Beneath this task are records; print exactly the stretch of them from the line with "Q3, Bribery: 4 -> 0" through the line with "Q1, Sex Offenses, Forcible: 45 -> 22", both ends included.

Data for this task =
·····
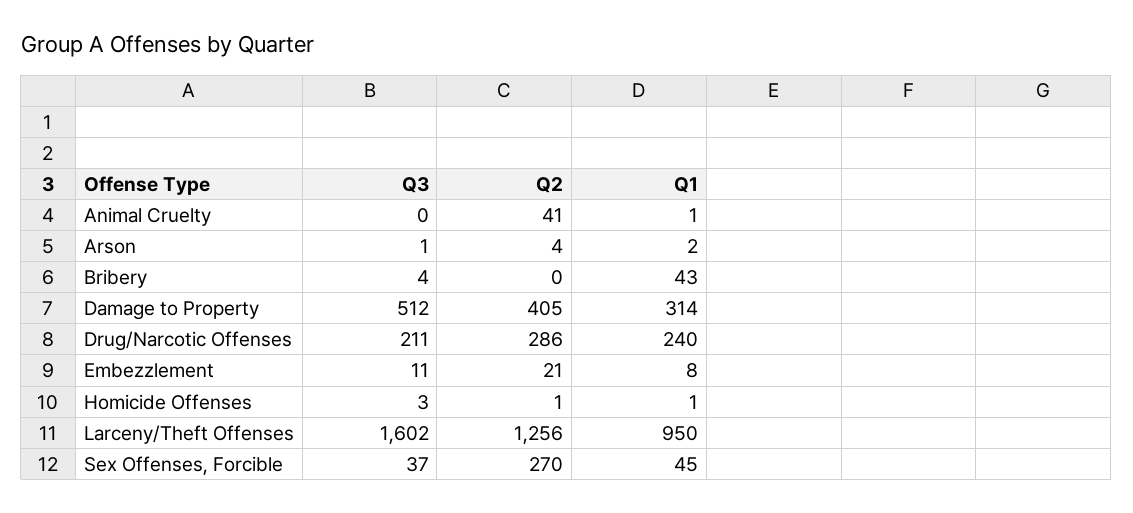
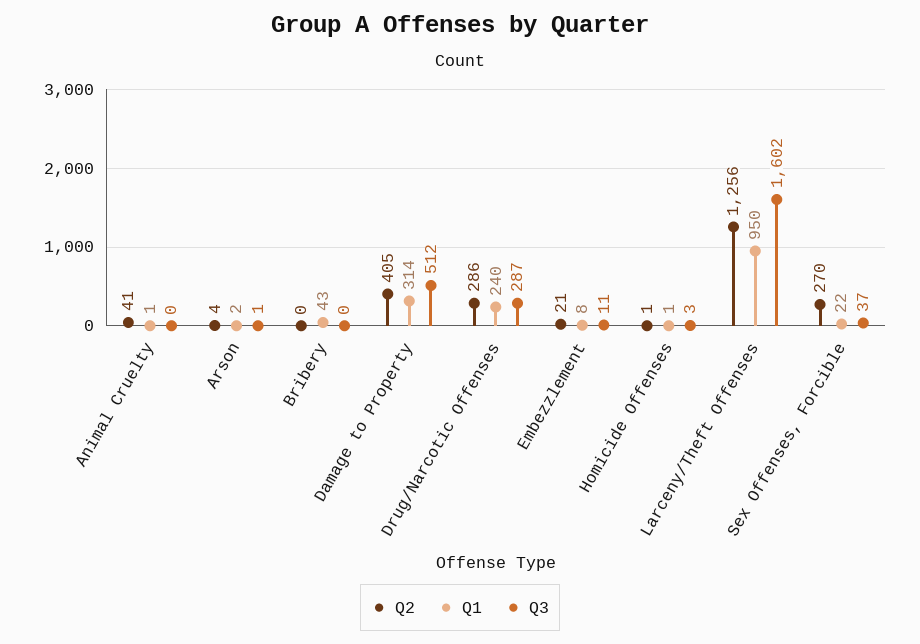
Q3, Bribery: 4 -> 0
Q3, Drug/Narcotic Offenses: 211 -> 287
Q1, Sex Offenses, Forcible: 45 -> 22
·····
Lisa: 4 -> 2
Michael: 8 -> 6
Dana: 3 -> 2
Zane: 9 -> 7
·····
Problem solution =
Q3, Bribery: 4 -> 0
Q3, Drug/Narcotic Offenses: 211 -> 287
Q1, Sex Offenses, Forcible: 45 -> 22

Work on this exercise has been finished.